- Container platforms (Kubernetes, OpenShift, Cloud Foundry) enable fast, flexible architectures for deploying modern applications and services. The goals of this project are to identify and implement monitoring best practices in the container platform.
- The team will start by developing a list of requirements, then identifying options for tools to use. They will deploy a kubernetes platform and an application on it, then apply the monitoring tool(s) using an iterative approach to see what works and what doesn't. It will be a very hands on project. Work will be done using CONS3RT and the Mass Open Cloud resources. The vision is to have a system with:
- Real time monitoring to identify issues proactively to avoid system outages.
- Track operations and status of different components of containerized platforms
- Ensure optimal performance in modern microservice architectures.
- Constantly monitors all services and collects metrics to ensure applications running on containers are performing properly.
- Identifies problems before it propagates through the whole system. In alerts when any services crashes.
- Devops engineers
- System administrators
- Software Developers
- Collect and store logs from the various applications running across multiple containers.
- Enable querying of logs for custom conditions desired by the devops team and setup alerts.
- Strengthen the container to withstand possible security threats.
- Enable Container management and monitoring from dashboard.
Container platform monitoring system will consist of 3 main components:
- Metrics Collector
- Metrics Processor
- HTTP Server
- Metric collector is responsible for retrieving different metrics from container platforms.
- It will leverage different apis exposed by container platforms.
- IT will pull below metrics
- Memory Usage
- CPU usage
- Memory limit
- Number of exceptions
- Number of requests
- Metrics fetched by a metrics collector are processed in real time by the metrics processor.
- Metrics processors will analyze collected metrics in real time to determine if an application is meeting expected goals.
- If an application metrics is not meeting goals, the processor will send configured alerts.
- Processor will build time series reports like number of requests per seconds, number of errors per second.
- Metrics processor stores metrics/logs if necessary.
- This is the only component exposed to the outer world.

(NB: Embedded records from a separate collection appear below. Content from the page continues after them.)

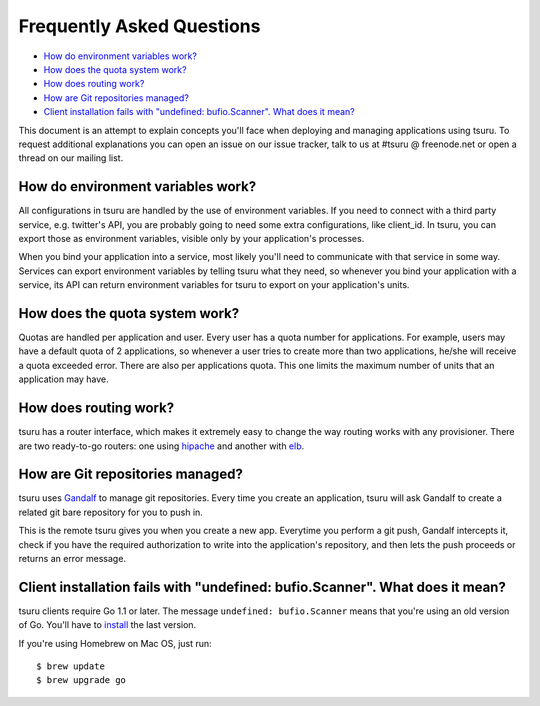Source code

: .. Copyright 2014 tsuru authors. All rights reserved.
   Use of this source code is governed by a BSD-style
   license that can be found in the LICENSE file.

Frequently Asked Questions
--------------------------

* `How do environment variables work?`_
* `How does the quota system work?`_
* `How does routing work?`_
* `How are Git repositories managed?`_
* `Client installation fails with "undefined: bufio.Scanner". What does it mean?`_

This document is an attempt to explain concepts you'll face when deploying and
managing applications using tsuru.  To request additional explanations you can
open an issue on our issue tracker, talk to us at #tsuru @ freenode.net or open
a thread on our mailing list.

How do environment variables work?
==================================

All configurations in tsuru are handled by the use of environment variables. If
you need to connect with a third party service, e.g. twitter's API,
you are probably going to need some extra configurations, like client_id. In
tsuru, you can export those as environment variables, visible only
by your application's processes.

When you bind your application into a service, most likely you'll need to
communicate with that service in some way. Services can export environment
variables by telling tsuru what they need, so whenever you bind your
application with a service, its API can return environment variables for tsuru
to export on your application's units.

How does the quota system work?
===============================

Quotas are handled per application and user. Every user has a quota number for
applications. For example, users may have a default quota of 2 applications, so
whenever a user tries to create more than two applications, he/she will receive
a quota exceeded error. There are also per applications quota. This one limits
the maximum number of units that an application may have.

How does routing work?
======================

tsuru has a router interface, which makes it extremely easy to change the way
routing works with any provisioner. There are two ready-to-go routers: one
using `hipache <https://github.com/dotcloud/hipache>`_ and another with `elb
<http://http://aws.amazon.com/elasticloadbalancing/>`_.

How are Git repositories managed?
=================================

tsuru uses `Gandalf <https://github.com/tsuru/gandalf>`_ to manage git
repositories. Every time you create an application, tsuru will ask Gandalf to
create a related git bare repository for you to push in.

This is the remote tsuru gives you when you create a new app. Everytime you
perform a git push, Gandalf intercepts it, check if you have the required
authorization to write into the application's repository, and then lets the
push proceeds or returns an error message.

Client installation fails with "undefined: bufio.Scanner". What does it mean?
=============================================================================

tsuru clients require Go 1.1 or later. The message ``undefined: bufio.Scanner``
means that you're using an old version of Go. You'll have to `install
<http://golang.org/doc/install>`_ the last version.

If you're using Homebrew on Mac OS, just run:

.. highlight:: bash

::

    $ brew update
    $ brew upgrade go
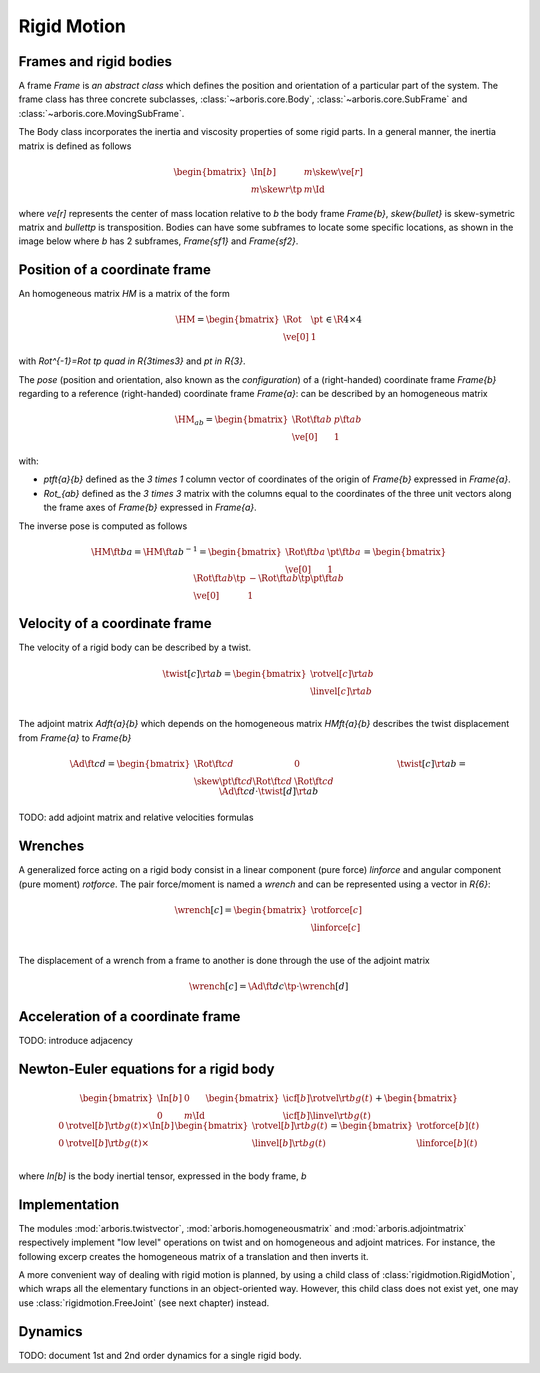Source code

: ============
Rigid Motion
============

Frames and rigid bodies
=======================

A frame `\Frame` is *an abstract class* which defines the position and
orientation of a particular part of the system.
The frame class has three concrete subclasses, :class:`~arboris.core.Body`, 
:class:`~arboris.core.SubFrame` and :class:`~arboris.core.MovingSubFrame`.


The Body class incorporates the inertia and viscosity properties of some
rigid parts. In a general manner, the inertia matrix is defined as follows

.. math::
    \begin{bmatrix}
          \In[b]        & m \skew{\ve[r]}   \\
        m \skew{r}\tp   & m \Id{}
    \end{bmatrix}

where `\ve[r]` represents the center of mass location relative to `b` the body
frame `\Frame{b}`, `\skew{\bullet}` is skew-symetric matrix and `\bullet\tp` is
transposition.
Bodies can have some subframes to locate some specific locations, as shown in
the image below where `b` has 2 subframes, `\Frame{sf1}` and `\Frame{sf2}`.

.. image:: img/body_alone.svg
   :width: 200 px
   :align: center





Position of a coordinate frame
==============================

An homogeneous matrix `\HM` is a matrix of the form

.. math::
    \HM = 
    \begin{bmatrix}
        \Rot    & \pt \\
        \ve[0]  & 1
    \end{bmatrix}
    \in \R{4\times4}

with `\Rot^{-1}=\Rot \tp \quad \in \R{3\times3}` and `\pt \in \R{3}`.

The *pose* (position and orientation, also known as the *configuration*)
of a (right-handed) coordinate frame `\Frame{b}` regarding to a reference 
(right-handed) coordinate frame `\Frame{a}`: can be described by an 
homogeneous matrix

.. math::
    \HM_{ab} = 
    \begin{bmatrix}
        \Rot\ft{a}{b}   & p\ft{a}{b} \\
        \ve[0]          & 1
    \end{bmatrix}

with:

- `\pt\ft{a}{b}` defined as the `3 \times 1` column vector of coordinates of 
  the origin of `\Frame{b}` expressed in `\Frame{a}`.

- `\Rot_{ab}` defined as the `3 \times 3` matrix with the columns equal to
  the coordinates of the three unit vectors along the frame axes of 
  `\Frame{b}` expressed in `\Frame{a}`.


The inverse pose is computed as follows

 .. math::
    \HM\ft{b}{a} = \HM\ft{a}{b}^{-1} =
    \begin{bmatrix}
        \Rot\ft{b}{a} & \pt\ft{b}{a} \\
        \ve[0] & 1
    \end{bmatrix}
    =
    \begin{bmatrix}
        \Rot\ft{a}{b}\tp    & - \Rot\ft{a}{b}\tp \pt\ft{a}{b} \\
        \ve[0]              & 1
    \end{bmatrix}

Velocity of a coordinate frame
==============================

The velocity of a rigid body can be described by a twist.

.. math::
    \twist[c]\rt{a}{b} = 
    \begin{bmatrix}
        \rotvel[c]\rt{a}{b} \\
        \linvel[c]\rt{a}{b} \\
    \end{bmatrix}

The adjoint matrix `\Ad\ft{a}{b}` which depends on the homogeneous matrix `\HM\ft{a}{b}`
describes the twist displacement from `\Frame{a}` to `\Frame{b}`

.. math::
    \Ad\ft{c}{d} = 
    \begin{bmatrix}
        \Rot\ft{c}{d}                       & 0 \\
        \skew{\pt}\ft{c}{d} \Rot\ft{c}{d}   & \Rot\ft{c}{d}
    \end{bmatrix}
    %
    \hspace{100px}
    \twist[c]\rt{a}{b} = \Ad\ft{c}{d} \cdot \twist[d]\rt{a}{b}


TODO: add adjoint matrix and relative velocities formulas

Wrenches
========

A generalized force acting on a rigid body consist in a linear component
(pure force) `\linforce` and angular component (pure moment) `\rotforce`.
The pair force/moment is named a *wrench* and can be represented using 
a vector in `\R{6}`:

.. math::
    \wrench[c] = 
    \begin{bmatrix}
        \rotforce[c] \\
        \linforce[c] \\
    \end{bmatrix}
    

The displacement of a wrench from a frame to another is done through the use of
the adjoint matrix

 .. math::
    \wrench[c] = \Ad\ft{d}{c}\tp \cdot \wrench[d]

Acceleration of a coordinate frame
==================================

TODO: introduce adjacency

Newton-Euler equations for a rigid body
=======================================

.. math::
    \begin{bmatrix}
        \In[b]    & 0   \\
        0         & m \Id{}
    \end{bmatrix}
    \begin{bmatrix}
        \icf[b]{\dot{\rotvel}}\rt{b}{g}(t) \\
        \icf[b]{\dot{\linvel}}\rt{b}{g}(t)
    \end{bmatrix}
    +
    \begin{bmatrix}
        0 & \rotvel[b]\rt{b}{g}(t) \times \In[b] \\
        0 & \rotvel[b]\rt{b}{g}(t) \times
    \end{bmatrix}
    \begin{bmatrix}
        \rotvel[b]\rt{b}{g}(t) \\
        \linvel[b]\rt{b}{g}(t)
    \end{bmatrix}
    =
    \begin{bmatrix}
        \rotforce[b](t)\\
        \linforce[b](t)\\
    \end{bmatrix}
    
where `\In[b]` is the body inertial tensor, expressed 
in the body frame, `b`

Implementation
==============

The modules :mod:`arboris.twistvector`, :mod:`arboris.homogeneousmatrix` and 
:mod:`arboris.adjointmatrix` respectively  implement "low level" operations on 
twist and on homogeneous and adjoint matrices.
For instance, the following excerp creates the homogeneous matrix of a 
translation and then inverts it.

.. doctest::

  >>> import arboris.homogeneousmatrix as homogeneousmatrix
  >>> H = homogeneousmatrix.transl(1., 0., 2./3.)
  >>> H
  array([[ 1.        ,  0.        ,  0.        ,  1.        ],
         [ 0.        ,  1.        ,  0.        ,  0.        ],
         [ 0.        ,  0.        ,  1.        ,  0.66666667],
         [ 0.        ,  0.        ,  0.        ,  1.        ]])
  >>> Hinv = homogeneousmatrix.inv(H)
  >>> Hinv
  array([[ 1.        ,  0.        ,  0.        , -1.        ],
         [ 0.        ,  1.        ,  0.        , -0.        ],
         [ 0.        ,  0.        ,  1.        , -0.66666667],
         [ 0.        ,  0.        ,  0.        ,  1.        ]])

A more convenient way of dealing with rigid motion is planned, by using
a child class of :class:`rigidmotion.RigidMotion`,  which wraps all the 
elementary functions in an object-oriented way. However, this child 
class does not exist yet, one may use :class:`rigidmotion.FreeJoint` 
(see next chapter) instead.


Dynamics
========

TODO: document 1st and 2nd order dynamics for a single rigid body.

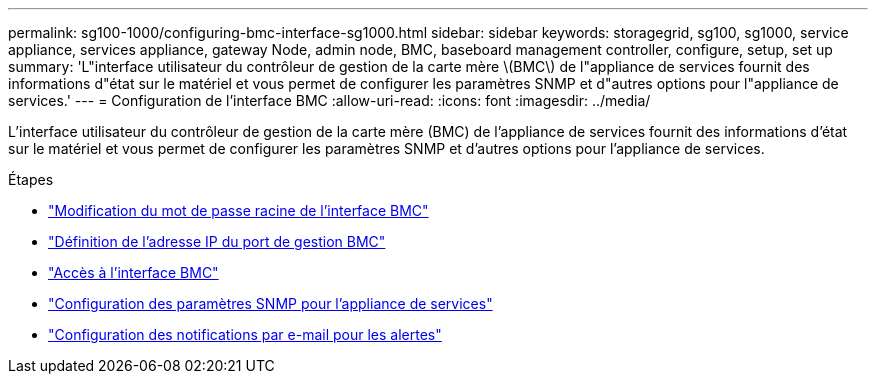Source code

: ---
permalink: sg100-1000/configuring-bmc-interface-sg1000.html 
sidebar: sidebar 
keywords: storagegrid, sg100, sg1000, service appliance, services appliance, gateway Node, admin node, BMC, baseboard management controller, configure, setup, set up 
summary: 'L"interface utilisateur du contrôleur de gestion de la carte mère \(BMC\) de l"appliance de services fournit des informations d"état sur le matériel et vous permet de configurer les paramètres SNMP et d"autres options pour l"appliance de services.' 
---
= Configuration de l'interface BMC
:allow-uri-read: 
:icons: font
:imagesdir: ../media/


[role="lead"]
L'interface utilisateur du contrôleur de gestion de la carte mère (BMC) de l'appliance de services fournit des informations d'état sur le matériel et vous permet de configurer les paramètres SNMP et d'autres options pour l'appliance de services.

.Étapes
* link:changing-root-password-for-bmc-interface-sg1000.html["Modification du mot de passe racine de l'interface BMC"]
* link:setting-ip-address-for-bmc-management-port-sg1000.html["Définition de l'adresse IP du port de gestion BMC"]
* link:accessing-bmc-interface-sg1000.html["Accès à l'interface BMC"]
* link:configuring-snmp-settings-for-sg1000.html["Configuration des paramètres SNMP pour l'appliance de services"]
* link:setting-up-email-notifications-for-alerts.html["Configuration des notifications par e-mail pour les alertes"]

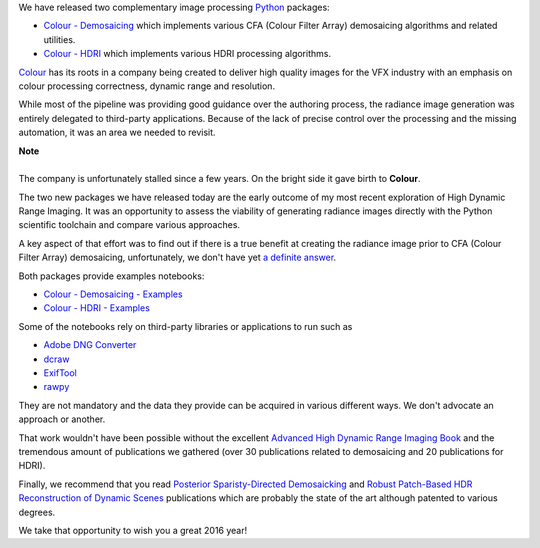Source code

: .. title: Demosaicing and High Dynamic Range Imaging with Python
.. slug: demosaicing-and-hdri-with-python
.. date: 2015-12-18 06:15:31 UTC
.. tags: colour, colour science, colour - demosaicing, colour - hdri, release
.. category: 
.. link: 
.. description: 
.. type: text

We have released two complementary image processing  `Python <https://www.python.org>`__
packages:

-   `Colour - Demosaicing </colour-demosaicing>`__ which implements various CFA
    (Colour Filter Array) demosaicing algorithms and related utilities.
-   `Colour - HDRI </colour-hdri>`__ which implements various HDRI
    processing algorithms.

.. TEASER_END

.. image:: https://raw.githubusercontent.com/colour-science/colour-hdri/master/docs/_static/Radiance_001.png

`Colour <https://github.com/colour-science/colour>`__ has its roots in a company
being created to deliver high quality images for the VFX industry with an
emphasis on colour processing correctness, dynamic range and resolution.

While most of the pipeline was providing good guidance over the authoring process,
the radiance image generation was entirely delegated to third-party applications.
Because of the lack of precise control over the processing and the missing
automation, it was an area we needed to revisit.

.. class:: alert alert-dismissible alert-info

    | **Note**
    |
    | The company is unfortunately stalled since a few years. On the bright
        side it gave birth to **Colour**.

The two new packages we have released today are the early outcome of my most
recent exploration of High Dynamic Range Imaging. It was an opportunity to assess
the viability of generating radiance images directly with the Python scientific
toolchain and compare various approaches.

A key aspect of that effort was to find out if there is a true benefit at
creating the radiance image prior to CFA (Colour Filter Array) demosaicing,
unfortunately, we don't have yet
`a definite answer <https://github.com/colour-science/colour-hdri/blob/develop/colour_hdri/examples/examples_merge_from_raw_files_with_post_demosaicing.ipynb>`__.

Both packages provide examples notebooks:

-   `Colour - Demosaicing - Examples <https://github.com/colour-science/colour-demosaicing/tree/develop/colour_demosaicing/examples>`__
-   `Colour - HDRI - Examples <https://github.com/colour-science/colour-hdri/tree/develop/colour_hdri/examples>`__

Some of the notebooks rely on third-party libraries or applications to run such as

-   `Adobe DNG Converter <https://www.adobe.com/support/downloads/product.jsp?product=106&platform=Mac>`__
-   `dcraw <https://www.cybercom.net/~dcoffin/dcraw>`__
-   `ExifTool <http://www.sno.phy.queensu.ca/~phil/exiftool>`__
-   `rawpy <https://github.com/neothemachine/rawpy>`__

They are not mandatory and the data they provide can be acquired in various
different ways. We don't advocate an approach or another.

That work wouldn't have been possible without the excellent
`Advanced High Dynamic Range Imaging Book <http://www.advancedhdrbook.com>`__
and the tremendous amount of publications we gathered (over 30 publications
related to demosaicing and 20 publications for HDRI).

Finally, we recommend that you read `Posterior Sparisty-Directed Demosaicking <http://campus.udayton.edu/~ISSL/index.php/research/denoising-demosaicking>`__
and `Robust Patch-Based HDR Reconstruction of Dynamic Scenes <http://cvc.ucsb.edu/graphics/Papers/Sen2012_PatchHDR>`__
publications which are probably the state of the art although patented to various
degrees.

We take that opportunity to wish you a great 2016 year!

- Time series data or metrics analysis done by the processor can be retrieved by making HTTP calls to the HTTP server.
- User configures alarm conditions using HTTP server.
- CONS3RT
- Docker
- Podman
- Kubernetes
- Prometheus server
- Prometheus Exporteer
- Prometheus UI
- Grafana
- Alert Manager
- A system which identifies issues with containers which could lead to system failures.
- The System Monitors different functions and operations performed by the containerized platform.
- The system helps in having the platform perform satisfactorily by collecting metrics and monitoring various services running on it.
- The system catches and warns about any problems before the entire system is affected by it.
Sprint 1: Setup container platform and deploy applications on it.
Sprint 2: Investigate APIS or log collector technologies (fluentd).
Sprint 3: Integrate fluentd.
Sprint 4: Analyse logs/metrics in real time and store in Kibana.
Sprint 5: Show aggregated analysis of logs to the user.
Sprint 6: Trigger alerts/alarms when a goal condition is not met.